- Opening Delimiter -

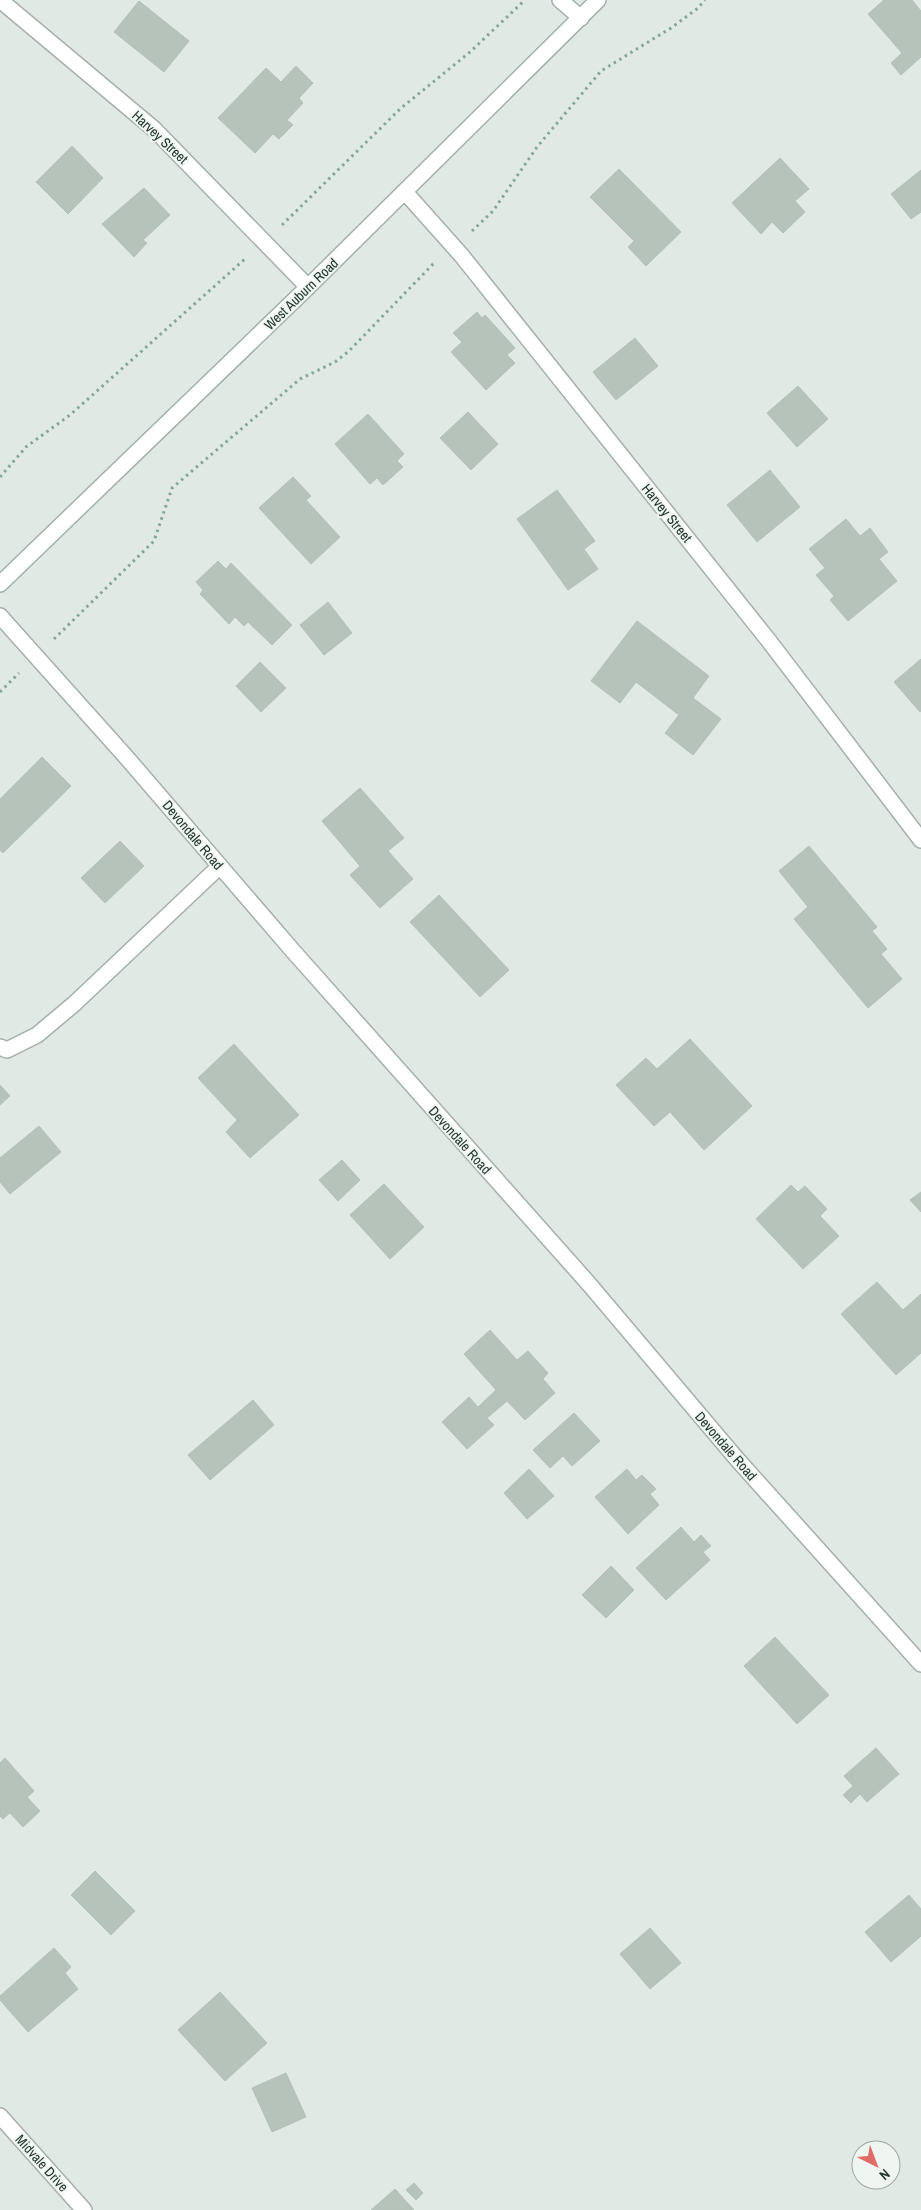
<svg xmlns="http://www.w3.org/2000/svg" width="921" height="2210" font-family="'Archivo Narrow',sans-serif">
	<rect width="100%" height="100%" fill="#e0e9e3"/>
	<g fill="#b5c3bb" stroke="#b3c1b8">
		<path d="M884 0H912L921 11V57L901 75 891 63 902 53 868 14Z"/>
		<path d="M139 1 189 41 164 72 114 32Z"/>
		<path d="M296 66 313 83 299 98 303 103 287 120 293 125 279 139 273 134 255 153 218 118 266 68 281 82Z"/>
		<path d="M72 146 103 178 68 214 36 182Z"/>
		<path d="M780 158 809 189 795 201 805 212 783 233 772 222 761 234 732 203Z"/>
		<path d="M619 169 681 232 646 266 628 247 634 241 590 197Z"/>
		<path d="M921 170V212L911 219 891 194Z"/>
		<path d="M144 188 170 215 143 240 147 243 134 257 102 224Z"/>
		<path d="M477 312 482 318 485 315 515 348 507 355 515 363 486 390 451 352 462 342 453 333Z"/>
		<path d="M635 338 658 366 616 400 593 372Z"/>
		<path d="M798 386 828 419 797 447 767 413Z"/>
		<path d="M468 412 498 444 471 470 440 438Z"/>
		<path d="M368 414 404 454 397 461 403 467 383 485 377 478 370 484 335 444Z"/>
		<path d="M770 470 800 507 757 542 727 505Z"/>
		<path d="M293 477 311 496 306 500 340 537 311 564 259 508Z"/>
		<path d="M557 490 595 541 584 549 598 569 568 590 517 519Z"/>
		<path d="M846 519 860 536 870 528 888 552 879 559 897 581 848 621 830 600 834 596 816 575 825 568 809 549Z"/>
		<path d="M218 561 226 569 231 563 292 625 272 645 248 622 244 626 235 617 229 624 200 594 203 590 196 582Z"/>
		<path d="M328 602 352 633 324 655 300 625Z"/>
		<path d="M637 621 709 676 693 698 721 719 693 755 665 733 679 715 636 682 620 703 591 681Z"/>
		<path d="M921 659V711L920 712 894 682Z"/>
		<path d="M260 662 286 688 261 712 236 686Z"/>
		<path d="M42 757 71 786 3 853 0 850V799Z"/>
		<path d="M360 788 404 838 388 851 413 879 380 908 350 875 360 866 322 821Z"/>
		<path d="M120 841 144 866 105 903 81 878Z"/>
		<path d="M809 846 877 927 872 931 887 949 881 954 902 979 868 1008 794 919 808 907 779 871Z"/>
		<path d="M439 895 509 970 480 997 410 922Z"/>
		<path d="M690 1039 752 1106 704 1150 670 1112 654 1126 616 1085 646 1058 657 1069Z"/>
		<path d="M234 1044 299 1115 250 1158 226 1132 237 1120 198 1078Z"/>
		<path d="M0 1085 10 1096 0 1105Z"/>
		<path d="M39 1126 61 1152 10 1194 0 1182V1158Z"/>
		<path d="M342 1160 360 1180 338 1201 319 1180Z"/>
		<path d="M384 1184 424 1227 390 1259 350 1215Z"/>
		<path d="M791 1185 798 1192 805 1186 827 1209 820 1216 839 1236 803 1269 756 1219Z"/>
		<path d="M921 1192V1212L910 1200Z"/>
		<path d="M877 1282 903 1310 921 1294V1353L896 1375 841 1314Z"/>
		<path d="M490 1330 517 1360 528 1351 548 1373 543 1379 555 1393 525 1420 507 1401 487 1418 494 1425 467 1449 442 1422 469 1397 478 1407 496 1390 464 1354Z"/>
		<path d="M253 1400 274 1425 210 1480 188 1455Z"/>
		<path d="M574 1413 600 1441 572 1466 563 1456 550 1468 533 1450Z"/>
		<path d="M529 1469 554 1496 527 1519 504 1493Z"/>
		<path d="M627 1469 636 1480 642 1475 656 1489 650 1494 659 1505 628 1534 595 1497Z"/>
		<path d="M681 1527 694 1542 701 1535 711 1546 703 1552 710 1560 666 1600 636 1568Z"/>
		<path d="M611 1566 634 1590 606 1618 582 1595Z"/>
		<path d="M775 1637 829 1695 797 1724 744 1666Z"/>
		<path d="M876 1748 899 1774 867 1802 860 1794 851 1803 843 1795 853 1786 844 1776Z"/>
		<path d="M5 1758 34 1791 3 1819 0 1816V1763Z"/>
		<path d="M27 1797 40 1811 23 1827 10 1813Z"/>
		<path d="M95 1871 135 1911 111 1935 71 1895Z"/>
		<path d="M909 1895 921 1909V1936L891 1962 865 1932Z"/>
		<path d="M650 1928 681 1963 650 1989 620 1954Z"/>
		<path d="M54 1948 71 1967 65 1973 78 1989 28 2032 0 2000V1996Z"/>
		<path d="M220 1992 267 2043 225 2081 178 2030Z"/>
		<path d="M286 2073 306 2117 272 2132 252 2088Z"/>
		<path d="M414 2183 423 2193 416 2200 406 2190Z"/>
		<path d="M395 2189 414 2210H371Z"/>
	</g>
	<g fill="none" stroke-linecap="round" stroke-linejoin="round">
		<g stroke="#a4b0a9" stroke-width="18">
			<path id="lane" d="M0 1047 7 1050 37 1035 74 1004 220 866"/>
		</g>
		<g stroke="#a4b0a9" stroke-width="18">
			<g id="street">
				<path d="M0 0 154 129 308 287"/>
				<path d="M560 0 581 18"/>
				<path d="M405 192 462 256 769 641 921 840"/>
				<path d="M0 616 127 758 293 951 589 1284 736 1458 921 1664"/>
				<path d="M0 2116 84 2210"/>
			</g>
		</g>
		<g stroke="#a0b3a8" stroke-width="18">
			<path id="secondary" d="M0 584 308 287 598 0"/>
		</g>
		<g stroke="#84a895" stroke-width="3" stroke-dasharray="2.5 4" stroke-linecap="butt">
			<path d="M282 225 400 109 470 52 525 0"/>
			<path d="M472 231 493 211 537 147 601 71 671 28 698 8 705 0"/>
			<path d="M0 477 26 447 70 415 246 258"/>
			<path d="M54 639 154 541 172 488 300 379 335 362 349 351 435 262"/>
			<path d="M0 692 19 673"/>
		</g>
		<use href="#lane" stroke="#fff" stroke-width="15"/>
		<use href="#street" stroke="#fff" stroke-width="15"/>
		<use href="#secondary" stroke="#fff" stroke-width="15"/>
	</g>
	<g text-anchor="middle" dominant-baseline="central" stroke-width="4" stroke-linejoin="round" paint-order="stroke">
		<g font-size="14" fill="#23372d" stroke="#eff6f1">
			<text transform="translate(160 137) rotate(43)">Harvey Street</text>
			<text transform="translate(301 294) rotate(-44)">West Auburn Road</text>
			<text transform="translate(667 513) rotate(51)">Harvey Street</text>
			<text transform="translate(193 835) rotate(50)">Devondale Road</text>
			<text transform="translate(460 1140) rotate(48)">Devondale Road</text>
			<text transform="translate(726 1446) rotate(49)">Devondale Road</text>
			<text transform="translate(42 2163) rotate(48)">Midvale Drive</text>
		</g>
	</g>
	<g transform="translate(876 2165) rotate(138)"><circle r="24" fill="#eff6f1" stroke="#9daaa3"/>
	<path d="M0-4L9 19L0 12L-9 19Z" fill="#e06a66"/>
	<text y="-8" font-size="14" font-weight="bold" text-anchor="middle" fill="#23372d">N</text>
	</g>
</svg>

- Closing Delimiter -

■ **Activity**: Apart from the images, the entries above must be returned without alteration.

■ **Solution for this exercise**:
<svg xmlns="http://www.w3.org/2000/svg" width="921" height="2210" font-family="'Archivo Narrow',sans-serif">
	<rect width="100%" height="100%" fill="#e0e9e3"/>
	<g fill="#b5c3bb" stroke="#b3c1b8">
		<path d="M884 0H912L921 11V57L901 75 891 63 902 53 868 14Z"/>
		<path d="M139 1 189 41 164 72 114 32Z"/>
		<path d="M296 66 313 83 299 98 303 103 287 120 293 125 279 139 273 134 255 153 218 118 266 68 281 82Z"/>
		<path d="M72 146 103 178 68 214 36 182Z"/>
		<path d="M780 158 809 189 795 201 805 212 783 233 772 222 761 234 732 203Z"/>
		<path d="M619 169 681 232 646 266 628 247 634 241 590 197Z"/>
		<path d="M921 170V212L911 219 891 194Z"/>
		<path d="M144 188 170 215 143 240 147 243 134 257 102 224Z"/>
		<path d="M477 312 482 318 485 315 515 348 507 355 515 363 486 390 451 352 462 342 453 333Z"/>
		<path d="M635 338 658 366 616 400 593 372Z"/>
		<path d="M798 386 828 419 797 447 767 413Z"/>
		<path d="M468 412 498 444 471 470 440 438Z"/>
		<path d="M368 414 404 454 397 461 403 467 383 485 377 478 370 484 335 444Z"/>
		<path d="M770 470 800 507 757 542 727 505Z"/>
		<path d="M293 477 311 496 306 500 340 537 311 564 259 508Z"/>
		<path d="M557 490 595 541 584 549 598 569 568 590 517 519Z"/>
		<path d="M846 519 860 536 870 528 888 552 879 559 897 581 848 621 830 600 834 596 816 575 825 568 809 549Z"/>
		<path d="M218 561 226 569 231 563 292 625 272 645 248 622 244 626 235 617 229 624 200 594 203 590 196 582Z"/>
		<path d="M328 602 352 633 324 655 300 625Z"/>
		<path d="M637 621 709 676 693 698 721 719 693 755 665 733 679 715 636 682 620 703 591 681Z"/>
		<path d="M921 659V711L920 712 894 682Z"/>
		<path d="M260 662 286 688 261 712 236 686Z"/>
		<path d="M42 757 71 786 3 853 0 850V799Z"/>
		<path d="M360 788 404 838 388 851 413 879 380 908 350 875 360 866 322 821Z"/>
		<path d="M120 841 144 866 105 903 81 878Z"/>
		<path d="M809 846 877 927 872 931 887 949 881 954 902 979 868 1008 794 919 808 907 779 871Z"/>
		<path d="M439 895 509 970 480 997 410 922Z"/>
		<path d="M690 1039 752 1106 704 1150 670 1112 654 1126 616 1085 646 1058 657 1069Z"/>
		<path d="M234 1044 299 1115 250 1158 226 1132 237 1120 198 1078Z"/>
		<path d="M0 1085 10 1096 0 1105Z"/>
		<path d="M39 1126 61 1152 10 1194 0 1182V1158Z"/>
		<path d="M342 1160 360 1180 338 1201 319 1180Z"/>
		<path d="M384 1184 424 1227 390 1259 350 1215Z"/>
		<path d="M791 1185 798 1192 805 1186 827 1209 820 1216 839 1236 803 1269 756 1219Z"/>
		<path d="M921 1192V1212L910 1200Z"/>
		<path d="M877 1282 903 1310 921 1294V1353L896 1375 841 1314Z"/>
		<path d="M490 1330 517 1360 528 1351 548 1373 543 1379 555 1393 525 1420 507 1401 487 1418 494 1425 467 1449 442 1422 469 1397 478 1407 496 1390 464 1354Z"/>
		<path d="M253 1400 274 1425 210 1480 188 1455Z"/>
		<path d="M574 1413 600 1441 572 1466 563 1456 550 1468 533 1450Z"/>
		<path d="M529 1469 554 1496 527 1519 504 1493Z"/>
		<path d="M627 1469 636 1480 642 1475 656 1489 650 1494 659 1505 628 1534 595 1497Z"/>
		<path d="M681 1527 694 1542 701 1535 711 1546 703 1552 710 1560 666 1600 636 1568Z"/>
		<path d="M611 1566 634 1590 606 1618 582 1595Z"/>
		<path d="M775 1637 829 1695 797 1724 744 1666Z"/>
		<path d="M876 1748 899 1774 867 1802 860 1794 851 1803 843 1795 853 1786 844 1776Z"/>
		<path d="M5 1758 34 1791 3 1819 0 1816V1763Z"/>
		<path d="M27 1797 40 1811 23 1827 10 1813Z"/>
		<path d="M95 1871 135 1911 111 1935 71 1895Z"/>
		<path d="M909 1895 921 1909V1936L891 1962 865 1932Z"/>
		<path d="M650 1928 681 1963 650 1989 620 1954Z"/>
		<path d="M54 1948 71 1967 65 1973 78 1989 28 2032 0 2000V1996Z"/>
		<path d="M220 1992 267 2043 225 2081 178 2030Z"/>
		<path d="M286 2073 306 2117 272 2132 252 2088Z"/>
		<path d="M414 2183 423 2193 416 2200 406 2190Z"/>
		<path d="M395 2189 414 2210H371Z"/>
	</g>
	<g fill="none" stroke-linecap="round" stroke-linejoin="round">
		<g stroke="#a4b0a9" stroke-width="18">
			<path id="lane" d="M0 1047 7 1050 37 1035 74 1004 220 866"/>
		</g>
		<g stroke="#a4b0a9" stroke-width="18">
			<g id="street">
				<path d="M0 0 154 129 308 287"/>
				<path d="M560 0 581 18"/>
				<path d="M405 192 462 256 769 641 921 840"/>
				<path d="M0 616 127 758 293 951 589 1284 736 1458 921 1664"/>
				<path d="M0 2116 84 2210"/>
			</g>
		</g>
		<g stroke="#a0b3a8" stroke-width="18">
			<path id="secondary" d="M0 584 308 287 598 0"/>
		</g>
		<g stroke="#84a895" stroke-width="3" stroke-dasharray="2.5 4" stroke-linecap="butt">
			<path d="M282 225 400 109 470 52 525 0"/>
			<path d="M472 231 493 211 537 147 601 71 671 28 698 8 705 0"/>
			<path d="M0 477 26 447 70 415 246 258"/>
			<path d="M54 639 154 541 172 488 300 379 335 362 349 351 435 262"/>
			<path d="M0 692 19 673"/>
		</g>
		<use href="#lane" stroke="#fff" stroke-width="15"/>
		<use href="#street" stroke="#fff" stroke-width="15"/>
		<use href="#secondary" stroke="#fff" stroke-width="15"/>
	</g>
	<g text-anchor="middle" dominant-baseline="central" stroke-width="4" stroke-linejoin="round" paint-order="stroke">
		<g font-size="14" fill="#23372d" stroke="#eff6f1">
			<text transform="translate(160 137) rotate(43)">Harvey Street</text>
			<text transform="translate(301 294) rotate(-44)">West Auburn Road</text>
			<text transform="translate(667 513) rotate(51)">Harvey Street</text>
			<text transform="translate(193 835) rotate(50)">Devondale Road</text>
			<text transform="translate(460 1140) rotate(48)">Devondale Road</text>
			<text transform="translate(726 1446) rotate(49)">Devondale Road</text>
			<text transform="translate(42 2163) rotate(48)">Midvale Drive</text>
		</g>
	</g>
	<g transform="translate(876 2165) rotate(138)"><circle r="24" fill="#eff6f1" stroke="#9daaa3"/>
	<path d="M0-4L9 19L0 12L-9 19Z" fill="#e06a66"/>
	<text y="-8" font-size="14" font-weight="bold" text-anchor="middle" fill="#23372d">N</text>
	</g>
</svg>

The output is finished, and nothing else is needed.